┌─ SOURCE DOCUMENT

The budget is built on the assumption that employees covered through collective bargaining agreements will have pay
increases comparable to rank and file employees.
Benefits - The State retained Florida Retirement System contribution rates below those that would be consistent
with actuarial levels for a second year. Because of differences in the fiscal years of the State and local governments,
we assume rates will rise to actuarial sound levels on July 1, 2004 - nine months into FY04. The higher rates have
been factored into both the FY04 budget (prorated for three months) and the FY05 budget. Balancing the budget to these
higher rates is sound financial planning. It is particularly important as the BOCC looks at the affordability of future
program costs such as those associated with operation of new parks, libraries, and fire stations that are staff intensive.
The budget was built on new employee health insurance costs for our self-funded program. In FY04, that resulted in
a $35 per month increase in the County’s share of the employee health insurance for those employees with County
provided health insurance, combined with a $10 per month increase in the cafeteria benefit for all employees. Employees
who participate in the County provided health care program would pay $10 more per month. In FY05, we assumed the County
and employees would split any increase in health insurance cost.
Modification of Policy on Budget Adjustment for Turnover Savings (BOCC Policy 03.02.02.25) - Since adoption in
1998, this BOCC Policy has allowed us to set aside a portion (previously, 2 percent) of budgeted personnel costs in our
major operating funds. On the recommendation of the Clerk of the Circuit Court, these turnover (attrition) savings are
reserved in the event departments are unable to operate within the remaining amount. Based on an examination earlier
this year of our experience, only a modest amount of this reserve has been used. Beginning with the FY04 budget, the
BOCC approved a recommendation that we tighten the budget by continuing to adjust departments’ budgets for turnover
savings as has been the policy, but reserve only a portion of the adjustment based on experience. Specifically, that
we adjust personnel budgets in our General Funds down by 2 percent and reserve an amount equal to one quarter of that
adjustment. That should be sufficient to meet the needs of departments that do not always experience turnover savings.
As a result we were able to achieve a one time budget savings that could be used for non-recurring needs of about $2.5
million.
Article V Implementation - Probably the most significant budgetary change for this biennial period will be the implementation
of Revision 7 to the Florida Constitution, which requires the State to assume costs for Article V that had been passed
to county governments. The implementation is still not clear. Initially, counties regarded the shift of responsibility
for Article V as an opportunity for savings that could be used for tax relief and / or meeting local priorities. Since
the passage of Revision 7, there have been suggestions that counties would be penalized through the implementation process.
Our implementation of the changes will occur on July 1, 2004 - nine months into the first year of our biennial
cycle. In this biennial budget, we took steps towards that transition. First, in the various funds that pay for court
related programs, we budgeted court related revenues for both years. On the uses side, we appropriated funds for nine
months of FY04 and created reserves for the remaining three months of FY04 and for all of FY05. That ensures that any
revenues that we retain can be allocated to court programs while preventing any potential for excessive spending in programs
that might shift to the State on July 1, 2004. If we lose the revenues with implementation, then we can proportionately
cut reserves as we lower budgeted revenues. If we retain revenues, we can appropriate the reserves to the relevant programs
and continue local funding.

└─

EXERCISE: Copy verbatim everything in the budget excerpt from "The budget is" down to "and file employees.".

┌─ EXTRACTED ENTRIES

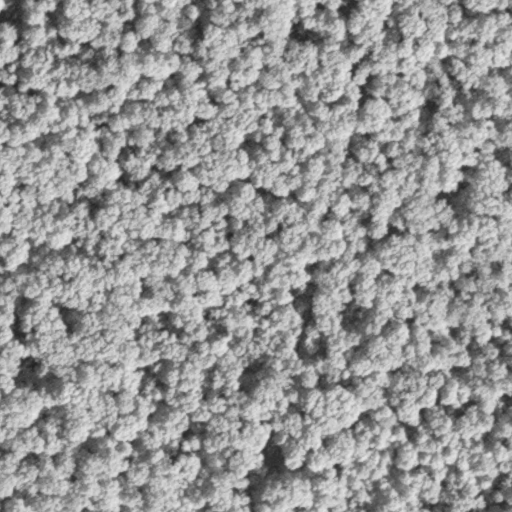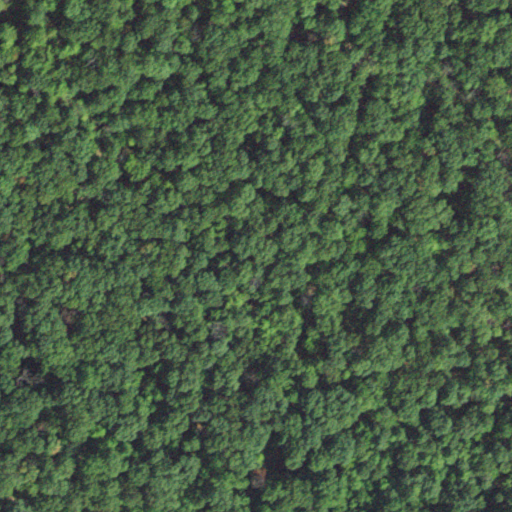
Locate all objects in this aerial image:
road: (16, 501)
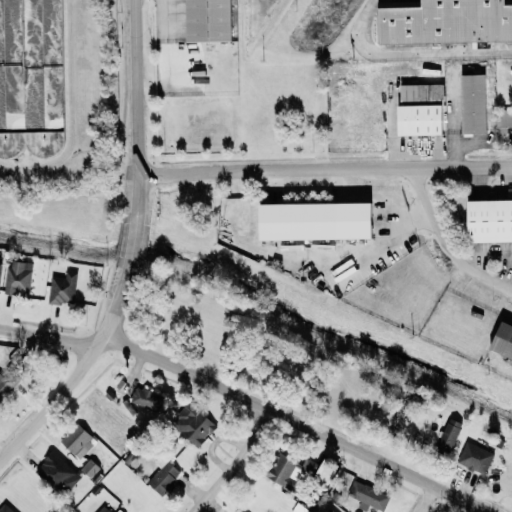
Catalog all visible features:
building: (201, 20)
building: (441, 22)
road: (410, 53)
building: (31, 67)
wastewater plant: (58, 97)
building: (467, 103)
building: (416, 110)
road: (136, 111)
building: (500, 121)
road: (324, 165)
building: (485, 220)
building: (309, 221)
road: (130, 244)
road: (437, 244)
building: (21, 276)
building: (66, 288)
river: (260, 304)
building: (499, 343)
road: (77, 370)
building: (11, 379)
road: (247, 399)
building: (149, 400)
building: (197, 422)
building: (451, 433)
building: (80, 439)
building: (477, 456)
road: (234, 464)
building: (92, 466)
building: (285, 469)
building: (60, 472)
building: (166, 476)
building: (370, 494)
road: (425, 499)
building: (7, 508)
building: (107, 509)
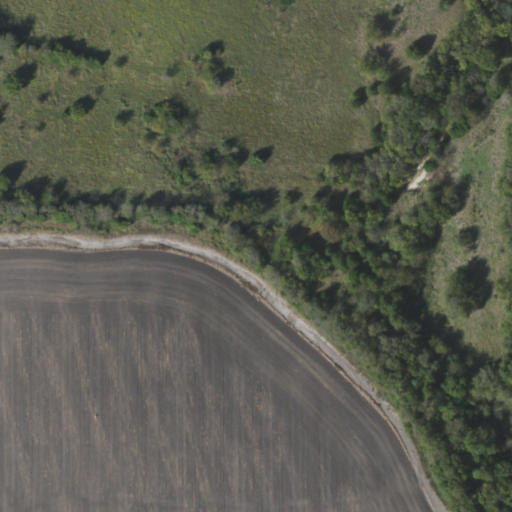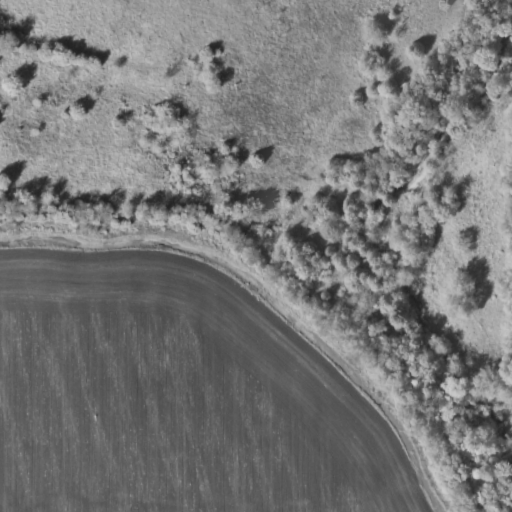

└─

EXPECTED ANSWER:
The budget is built on the assumption that employees covered through collective bargaining agreements will have pay
increases comparable to rank and file employees.